Il faut garder à l’esprit que les Gazaouis restent une population rurale attachée à sa terre, qui ne va pas fuir ou emprunter facilement la porte de sortie définitive qu’Israël leur propose, ajoute le chercheur : « Mais on peut imaginer qu’un certain pourcentage pourrait décider qu’en l’absence d’autres perspectives, de tenter une nouvelle vie ailleurs, même si la Corne de l’Afrique n’est pas le plus alléchant en termes de meilleurs lendemains, surtout sur le plan socio-économique. Sauf à travers cette idée lointaine, dans tous les cas de figure, d’un développement rapide permis grâce à de l’aide extérieure, notamment israélienne. »
Face à l’accusation de projet de déportation des Palestiniens, un représentant du Somaliland affirme sur la chaîne israélienne Channel 12 que cette reconnaissance n’était pas liée au conflit à Gaza.

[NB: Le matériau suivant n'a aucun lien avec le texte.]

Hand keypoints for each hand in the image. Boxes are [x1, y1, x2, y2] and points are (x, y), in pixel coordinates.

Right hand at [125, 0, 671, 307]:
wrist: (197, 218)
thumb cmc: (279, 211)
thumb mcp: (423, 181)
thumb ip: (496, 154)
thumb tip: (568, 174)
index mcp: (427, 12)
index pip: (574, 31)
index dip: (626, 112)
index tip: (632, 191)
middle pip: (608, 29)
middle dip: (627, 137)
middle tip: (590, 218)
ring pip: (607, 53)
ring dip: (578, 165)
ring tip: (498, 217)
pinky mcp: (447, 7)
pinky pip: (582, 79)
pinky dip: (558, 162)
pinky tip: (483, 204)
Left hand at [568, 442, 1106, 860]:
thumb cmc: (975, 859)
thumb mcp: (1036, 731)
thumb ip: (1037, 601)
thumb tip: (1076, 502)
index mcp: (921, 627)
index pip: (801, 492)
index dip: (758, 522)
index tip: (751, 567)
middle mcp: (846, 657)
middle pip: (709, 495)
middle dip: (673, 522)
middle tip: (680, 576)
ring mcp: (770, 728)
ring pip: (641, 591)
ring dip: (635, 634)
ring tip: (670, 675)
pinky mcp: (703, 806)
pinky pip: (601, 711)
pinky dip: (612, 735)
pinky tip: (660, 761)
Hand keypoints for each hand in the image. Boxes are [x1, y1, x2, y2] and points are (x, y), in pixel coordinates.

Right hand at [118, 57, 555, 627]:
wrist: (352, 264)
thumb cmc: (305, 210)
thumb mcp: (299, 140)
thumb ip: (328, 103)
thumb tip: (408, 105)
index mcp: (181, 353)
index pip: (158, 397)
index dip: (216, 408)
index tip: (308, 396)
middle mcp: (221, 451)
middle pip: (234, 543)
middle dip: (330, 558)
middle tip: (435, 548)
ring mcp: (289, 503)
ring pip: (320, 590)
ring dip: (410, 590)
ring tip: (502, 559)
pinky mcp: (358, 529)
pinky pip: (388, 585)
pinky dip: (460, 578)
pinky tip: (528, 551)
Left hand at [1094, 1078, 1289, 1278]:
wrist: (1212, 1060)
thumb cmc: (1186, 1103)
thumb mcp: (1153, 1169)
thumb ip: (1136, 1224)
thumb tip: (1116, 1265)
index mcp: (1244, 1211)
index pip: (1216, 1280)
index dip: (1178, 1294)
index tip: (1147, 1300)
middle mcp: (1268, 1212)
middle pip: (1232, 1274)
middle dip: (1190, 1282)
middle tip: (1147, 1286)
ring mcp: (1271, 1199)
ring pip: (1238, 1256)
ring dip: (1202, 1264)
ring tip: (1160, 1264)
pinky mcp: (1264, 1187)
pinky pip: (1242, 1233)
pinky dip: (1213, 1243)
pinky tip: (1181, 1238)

Un axe Israël – Émirats renforcé
Le Premier ministre israélien Benjamin Netanyahou lui cherche à présenter ce mouvement diplomatique comme la continuité des accords d’Abraham initiés par Donald Trump, qui renforce les liens entre Israël et des pays arabes comme le Maroc, l’Arabie saoudite ou les Émirats arabes unis.
Selon Didier Leroy, « ça annonce la consolidation du lien entre Israël et les Émirats déjà gestionnaires du port de Berbera. […] Le Yémen est un territoire où les Saoudiens et les Émiratis sont à couteaux tirés. […] C’est bien au départ de ce Somaliland que les Émirats peuvent aussi continuer à faire avancer leur agenda au Yémen ».
Cette stratégie se manifeste aussi par le déploiement de bases militaires et d’infrastructures, notamment sur l’île de Socotra, située entre la Corne de l’Afrique et le Yémen. Dans ce contexte, Israël et les Émirats semblent alignés sur leurs intérêts stratégiques dans la région, ce qui renforce leur coopération.
En reconnaissant le Somaliland, Israël opère un coup diplomatique à forte portée géostratégique, qui renforce ses alliances régionales et sa capacité d’action dans la mer Rouge, mais au prix de vives tensions internationales et de risques durables pour la stabilité de la Corne de l’Afrique.